Ruins of the old Factory - on Negrais Island
Artist: Grant, Colesworthy (1813-1880)
Medium: Watercolour with pen and ink
Drawing in pen-and-ink and watercolour made by Colesworthy Grant in 1855, depicting a view of the overgrown remains of the British East India Company factory building on Negrais (Hainggyi) Island in Irrawaddy (Ayeyarwady) Division, Burma (Myanmar). The drawing is from an album of 106 landscapes and portraits of Burmese and Europeans entitled "A Series of Views in Burmah taken during Major Phayre’s Mission to the Court of Ava in 1855". The album documents the British embassy to the Burmese King, Mindon Min (reigned 1853-1878), which started from Rangoon and travelled up the Irrawaddy River to the royal capital at Amarapura in central Burma.

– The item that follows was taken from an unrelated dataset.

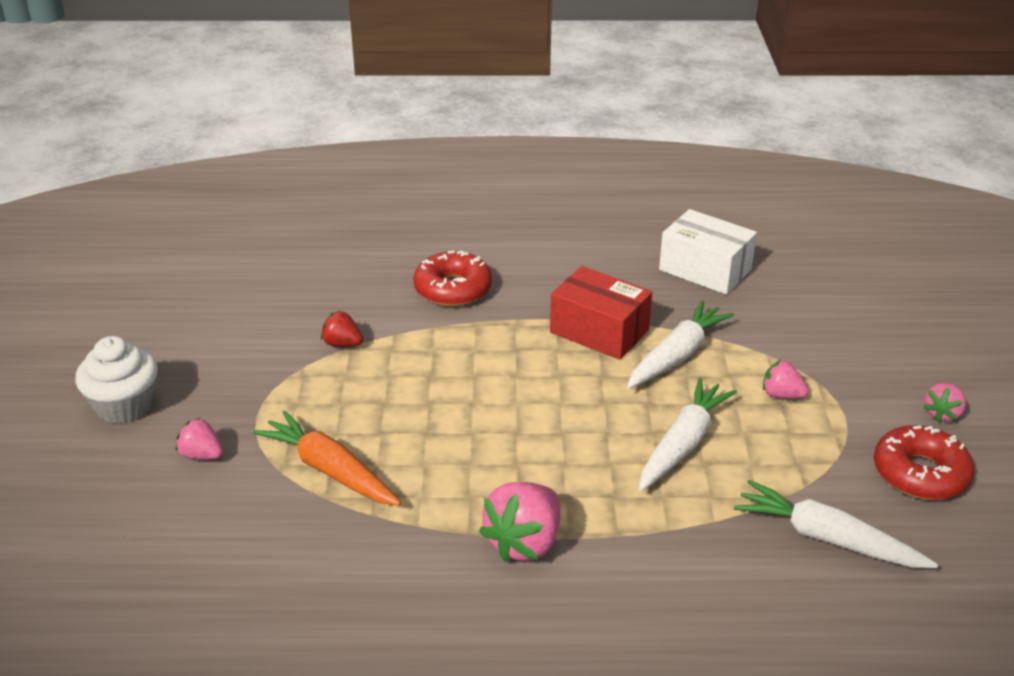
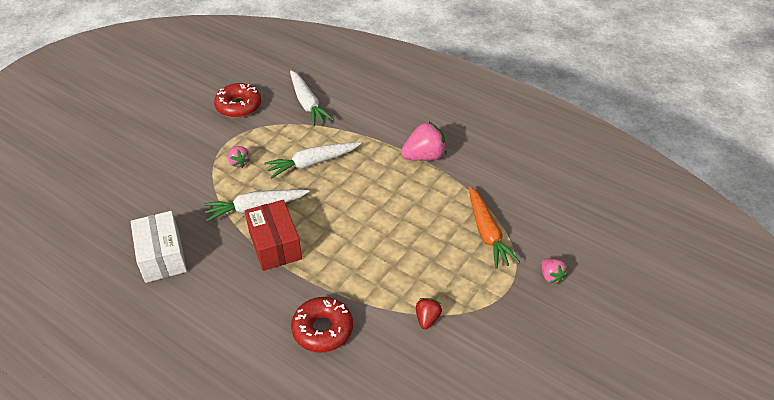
camera: 145 degrees left, 10 degrees up
white cupcake [76,336,158,424] -> none
red strawberry [321,311,363,347] -> red strawberry turned 135 degrees counterclockwise [416,298,442,329]
pink strawberry [923,383,966,422] -> none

Negrais Island was not visited on this journey as it is situated on the southern coast of Burma at the mouth of the Bassein River. However it had significant historical associations for the British. In 1753 the East India Company had erected a factory on the island to form a settlement and a treaty was obtained from King Alaungpaya, ceding the island to the British in perpetuity. In 1759 the settlement was attacked by the Burmese, its garrison either killed or taken prisoner, and the factory was subsequently abandoned. The artist described this image as a “Remnant of the ruins of the English Factory, in which, a century ago, the whole of the Europeans, it is recorded, were murdered.” Grant (1813-1880) accompanied the mission to Ava as official artist along with the photographer Linnaeus Tripe. He had come to India in 1832 where he lived in Calcutta and worked as a professional artist and freelance journalist, travelling to Rangoon in 1846.